● EXERCISE DIRECTIONS
I need all the entries repeated exactly as written.

● DATA TO USE
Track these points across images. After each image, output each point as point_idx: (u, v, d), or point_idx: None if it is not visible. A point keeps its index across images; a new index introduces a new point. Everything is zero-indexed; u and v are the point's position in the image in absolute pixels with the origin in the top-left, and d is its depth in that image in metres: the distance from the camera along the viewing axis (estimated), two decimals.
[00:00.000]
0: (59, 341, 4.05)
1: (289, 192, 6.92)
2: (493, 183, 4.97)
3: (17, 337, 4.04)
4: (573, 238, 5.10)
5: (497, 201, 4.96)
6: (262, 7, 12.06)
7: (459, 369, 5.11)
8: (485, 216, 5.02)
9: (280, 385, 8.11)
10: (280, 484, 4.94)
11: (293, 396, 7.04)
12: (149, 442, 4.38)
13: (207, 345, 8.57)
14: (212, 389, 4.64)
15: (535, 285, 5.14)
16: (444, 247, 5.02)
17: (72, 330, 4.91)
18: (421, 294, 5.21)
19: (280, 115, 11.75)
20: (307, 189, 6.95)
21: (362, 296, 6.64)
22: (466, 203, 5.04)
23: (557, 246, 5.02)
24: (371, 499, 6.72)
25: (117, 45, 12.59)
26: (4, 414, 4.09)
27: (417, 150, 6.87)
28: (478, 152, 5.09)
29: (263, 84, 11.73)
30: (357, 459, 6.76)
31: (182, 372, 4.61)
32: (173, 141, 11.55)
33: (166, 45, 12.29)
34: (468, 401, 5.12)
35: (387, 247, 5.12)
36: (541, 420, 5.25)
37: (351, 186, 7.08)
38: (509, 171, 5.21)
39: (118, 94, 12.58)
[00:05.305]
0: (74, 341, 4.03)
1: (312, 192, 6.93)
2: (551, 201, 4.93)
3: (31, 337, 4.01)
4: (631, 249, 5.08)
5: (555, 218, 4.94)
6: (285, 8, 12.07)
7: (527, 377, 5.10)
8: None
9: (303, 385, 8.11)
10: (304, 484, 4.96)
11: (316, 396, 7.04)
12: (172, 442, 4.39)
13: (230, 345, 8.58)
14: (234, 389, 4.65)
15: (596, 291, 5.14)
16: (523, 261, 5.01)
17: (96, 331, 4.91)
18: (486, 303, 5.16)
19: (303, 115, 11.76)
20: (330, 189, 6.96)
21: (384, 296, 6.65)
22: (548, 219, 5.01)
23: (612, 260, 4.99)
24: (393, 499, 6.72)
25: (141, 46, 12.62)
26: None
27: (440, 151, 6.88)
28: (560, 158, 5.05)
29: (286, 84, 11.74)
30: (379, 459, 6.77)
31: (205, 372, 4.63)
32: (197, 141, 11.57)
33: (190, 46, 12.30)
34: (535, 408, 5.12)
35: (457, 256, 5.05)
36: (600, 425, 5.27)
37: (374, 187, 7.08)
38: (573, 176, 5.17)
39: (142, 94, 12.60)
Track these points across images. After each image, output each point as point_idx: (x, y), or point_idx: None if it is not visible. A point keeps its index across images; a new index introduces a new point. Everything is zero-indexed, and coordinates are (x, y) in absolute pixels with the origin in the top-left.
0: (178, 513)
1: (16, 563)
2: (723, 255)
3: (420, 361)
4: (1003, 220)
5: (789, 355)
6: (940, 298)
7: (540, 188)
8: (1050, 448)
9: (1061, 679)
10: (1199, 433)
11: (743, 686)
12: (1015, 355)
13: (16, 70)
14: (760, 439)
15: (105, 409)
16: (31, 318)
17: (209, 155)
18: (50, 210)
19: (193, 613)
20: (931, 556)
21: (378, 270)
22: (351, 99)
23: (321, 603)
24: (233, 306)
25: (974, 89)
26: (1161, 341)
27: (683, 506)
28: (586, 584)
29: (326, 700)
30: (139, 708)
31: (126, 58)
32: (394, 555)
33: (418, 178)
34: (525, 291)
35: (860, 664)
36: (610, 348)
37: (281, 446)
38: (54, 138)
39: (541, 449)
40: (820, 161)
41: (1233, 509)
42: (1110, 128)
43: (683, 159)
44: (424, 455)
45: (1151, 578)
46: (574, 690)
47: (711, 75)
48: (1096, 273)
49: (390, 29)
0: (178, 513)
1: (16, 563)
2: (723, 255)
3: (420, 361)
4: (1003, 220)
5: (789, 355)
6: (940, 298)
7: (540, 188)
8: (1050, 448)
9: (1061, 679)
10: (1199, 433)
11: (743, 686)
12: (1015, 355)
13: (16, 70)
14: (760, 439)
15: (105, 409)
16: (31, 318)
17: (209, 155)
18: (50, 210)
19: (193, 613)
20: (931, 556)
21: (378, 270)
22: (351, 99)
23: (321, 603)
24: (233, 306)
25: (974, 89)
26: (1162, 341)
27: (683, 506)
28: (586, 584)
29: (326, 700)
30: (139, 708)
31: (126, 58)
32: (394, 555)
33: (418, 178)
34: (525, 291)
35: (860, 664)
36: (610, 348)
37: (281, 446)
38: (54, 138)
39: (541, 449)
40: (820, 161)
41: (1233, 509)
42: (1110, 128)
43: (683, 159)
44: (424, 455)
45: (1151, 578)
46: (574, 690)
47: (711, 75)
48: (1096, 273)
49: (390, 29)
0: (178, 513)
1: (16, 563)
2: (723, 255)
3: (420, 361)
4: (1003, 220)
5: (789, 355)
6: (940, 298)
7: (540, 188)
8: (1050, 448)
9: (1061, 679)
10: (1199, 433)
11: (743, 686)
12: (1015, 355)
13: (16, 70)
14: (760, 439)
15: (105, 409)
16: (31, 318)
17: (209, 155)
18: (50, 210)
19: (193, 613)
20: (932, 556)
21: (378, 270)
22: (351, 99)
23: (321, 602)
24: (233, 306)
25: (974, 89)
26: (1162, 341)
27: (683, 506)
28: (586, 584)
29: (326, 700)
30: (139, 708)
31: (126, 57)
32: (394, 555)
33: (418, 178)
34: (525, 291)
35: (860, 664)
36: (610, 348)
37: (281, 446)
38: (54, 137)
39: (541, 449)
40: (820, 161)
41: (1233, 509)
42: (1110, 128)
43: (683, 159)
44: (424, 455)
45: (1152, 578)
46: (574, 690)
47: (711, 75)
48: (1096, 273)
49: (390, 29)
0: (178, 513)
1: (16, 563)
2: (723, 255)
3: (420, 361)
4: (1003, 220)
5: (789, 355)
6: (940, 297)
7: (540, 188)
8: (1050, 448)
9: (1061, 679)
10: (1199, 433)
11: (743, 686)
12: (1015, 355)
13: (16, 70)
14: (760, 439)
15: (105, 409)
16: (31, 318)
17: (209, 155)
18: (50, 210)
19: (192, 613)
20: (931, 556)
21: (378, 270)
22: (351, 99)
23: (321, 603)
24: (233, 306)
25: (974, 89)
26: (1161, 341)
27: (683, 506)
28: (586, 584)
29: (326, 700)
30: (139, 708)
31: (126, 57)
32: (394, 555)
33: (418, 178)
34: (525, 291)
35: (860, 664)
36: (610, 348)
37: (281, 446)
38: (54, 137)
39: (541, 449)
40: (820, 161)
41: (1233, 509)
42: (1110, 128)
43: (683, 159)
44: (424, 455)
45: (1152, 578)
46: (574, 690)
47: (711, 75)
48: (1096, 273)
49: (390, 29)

● EXERCISE RESPONSE
Track these points across images. After each image, output each point as point_idx: (u, v, d), or point_idx: None if it is not visible. A point keeps its index across images; a new index introduces a new point. Everything is zero-indexed; u and v are the point's position in the image in absolute pixels with the origin in the top-left, and d is its depth in that image in metres: the distance from the camera along the viewing axis (estimated), two decimals.
[00:00.000]
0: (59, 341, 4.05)
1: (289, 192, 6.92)
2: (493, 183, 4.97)
3: (17, 337, 4.04)
4: (573, 238, 5.10)
5: (497, 201, 4.96)
6: (262, 7, 12.06)
7: (459, 369, 5.11)
8: (485, 216, 5.02)
9: (280, 385, 8.11)
10: (280, 484, 4.94)
11: (293, 396, 7.04)
12: (149, 442, 4.38)
13: (207, 345, 8.57)
14: (212, 389, 4.64)
15: (535, 285, 5.14)
16: (444, 247, 5.02)
17: (72, 330, 4.91)
18: (421, 294, 5.21)
19: (280, 115, 11.75)
20: (307, 189, 6.95)
21: (362, 296, 6.64)
22: (466, 203, 5.04)
23: (557, 246, 5.02)
24: (371, 499, 6.72)
25: (117, 45, 12.59)
26: (4, 414, 4.09)
27: (417, 150, 6.87)
28: (478, 152, 5.09)
29: (263, 84, 11.73)
30: (357, 459, 6.76)
31: (182, 372, 4.61)
32: (173, 141, 11.55)
33: (166, 45, 12.29)
34: (468, 401, 5.12)
35: (387, 247, 5.12)
36: (541, 420, 5.25)
37: (351, 186, 7.08)
38: (509, 171, 5.21)
39: (118, 94, 12.58)
[00:05.305]
0: (74, 341, 4.03)
1: (312, 192, 6.93)
2: (551, 201, 4.93)
3: (31, 337, 4.01)
4: (631, 249, 5.08)
5: (555, 218, 4.94)
6: (285, 8, 12.07)
7: (527, 377, 5.10)
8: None
9: (303, 385, 8.11)
10: (304, 484, 4.96)
11: (316, 396, 7.04)
12: (172, 442, 4.39)
13: (230, 345, 8.58)
14: (234, 389, 4.65)
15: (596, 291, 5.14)
16: (523, 261, 5.01)
17: (96, 331, 4.91)
18: (486, 303, 5.16)
19: (303, 115, 11.76)
20: (330, 189, 6.96)
21: (384, 296, 6.65)
22: (548, 219, 5.01)
23: (612, 260, 4.99)
24: (393, 499, 6.72)
25: (141, 46, 12.62)
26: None
27: (440, 151, 6.88)
28: (560, 158, 5.05)
29: (286, 84, 11.74)
30: (379, 459, 6.77)
31: (205, 372, 4.63)
32: (197, 141, 11.57)
33: (190, 46, 12.30)
34: (535, 408, 5.12)
35: (457, 256, 5.05)
36: (600, 425, 5.27)
37: (374, 187, 7.08)
38: (573, 176, 5.17)
39: (142, 94, 12.60)
Track these points across images. After each image, output each point as point_idx: (x, y), or point_idx: None if it is not visible. A point keeps its index across images; a new index introduces a new point. Everything is zero-indexed, and coordinates are (x, y) in absolute pixels with the origin in the top-left.
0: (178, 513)
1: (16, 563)
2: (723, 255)
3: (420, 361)
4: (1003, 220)
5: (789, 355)
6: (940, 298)
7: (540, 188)
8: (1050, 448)
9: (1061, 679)
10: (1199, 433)
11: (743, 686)
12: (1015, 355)
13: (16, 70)
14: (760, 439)
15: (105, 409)
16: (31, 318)
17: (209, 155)
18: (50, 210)
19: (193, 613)
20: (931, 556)
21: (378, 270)
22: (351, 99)
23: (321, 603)
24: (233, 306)
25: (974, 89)
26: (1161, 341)
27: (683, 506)
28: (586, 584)
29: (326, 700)
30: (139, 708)
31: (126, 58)
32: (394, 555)
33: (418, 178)
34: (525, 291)
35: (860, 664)
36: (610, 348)
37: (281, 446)
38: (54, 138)
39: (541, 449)
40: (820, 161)
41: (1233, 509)
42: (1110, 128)
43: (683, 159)
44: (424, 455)
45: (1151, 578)
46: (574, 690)
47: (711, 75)
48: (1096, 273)
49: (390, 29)
0: (178, 513)
1: (16, 563)
2: (723, 255)
3: (420, 361)
4: (1003, 220)
5: (789, 355)
6: (940, 298)
7: (540, 188)
8: (1050, 448)
9: (1061, 679)
10: (1199, 433)
11: (743, 686)
12: (1015, 355)
13: (16, 70)
14: (760, 439)
15: (105, 409)
16: (31, 318)
17: (209, 155)
18: (50, 210)
19: (193, 613)
20: (931, 556)
21: (378, 270)
22: (351, 99)
23: (321, 603)
24: (233, 306)
25: (974, 89)
26: (1162, 341)
27: (683, 506)
28: (586, 584)
29: (326, 700)
30: (139, 708)
31: (126, 58)
32: (394, 555)
33: (418, 178)
34: (525, 291)
35: (860, 664)
36: (610, 348)
37: (281, 446)
38: (54, 138)
39: (541, 449)
40: (820, 161)
41: (1233, 509)
42: (1110, 128)
43: (683, 159)
44: (424, 455)
45: (1151, 578)
46: (574, 690)
47: (711, 75)
48: (1096, 273)
49: (390, 29)
0: (178, 513)
1: (16, 563)
2: (723, 255)
3: (420, 361)
4: (1003, 220)
5: (789, 355)
6: (940, 298)
7: (540, 188)
8: (1050, 448)
9: (1061, 679)
10: (1199, 433)
11: (743, 686)
12: (1015, 355)
13: (16, 70)
14: (760, 439)
15: (105, 409)
16: (31, 318)
17: (209, 155)
18: (50, 210)
19: (193, 613)
20: (932, 556)
21: (378, 270)
22: (351, 99)
23: (321, 602)
24: (233, 306)
25: (974, 89)
26: (1162, 341)
27: (683, 506)
28: (586, 584)
29: (326, 700)
30: (139, 708)
31: (126, 57)
32: (394, 555)
33: (418, 178)
34: (525, 291)
35: (860, 664)
36: (610, 348)
37: (281, 446)
38: (54, 137)
39: (541, 449)
40: (820, 161)
41: (1233, 509)
42: (1110, 128)
43: (683, 159)
44: (424, 455)
45: (1152, 578)
46: (574, 690)
47: (711, 75)
48: (1096, 273)
49: (390, 29)
0: (178, 513)
1: (16, 563)
2: (723, 255)
3: (420, 361)
4: (1003, 220)
5: (789, 355)
6: (940, 297)
7: (540, 188)
8: (1050, 448)
9: (1061, 679)
10: (1199, 433)
11: (743, 686)
12: (1015, 355)
13: (16, 70)
14: (760, 439)
15: (105, 409)
16: (31, 318)
17: (209, 155)
18: (50, 210)
19: (192, 613)
20: (931, 556)
21: (378, 270)
22: (351, 99)
23: (321, 603)
24: (233, 306)
25: (974, 89)
26: (1161, 341)
27: (683, 506)
28: (586, 584)
29: (326, 700)
30: (139, 708)
31: (126, 57)
32: (394, 555)
33: (418, 178)
34: (525, 291)
35: (860, 664)
36: (610, 348)
37: (281, 446)
38: (54, 137)
39: (541, 449)
40: (820, 161)
41: (1233, 509)
42: (1110, 128)
43: (683, 159)
44: (424, 455)
45: (1152, 578)
46: (574, 690)
47: (711, 75)
48: (1096, 273)
49: (390, 29)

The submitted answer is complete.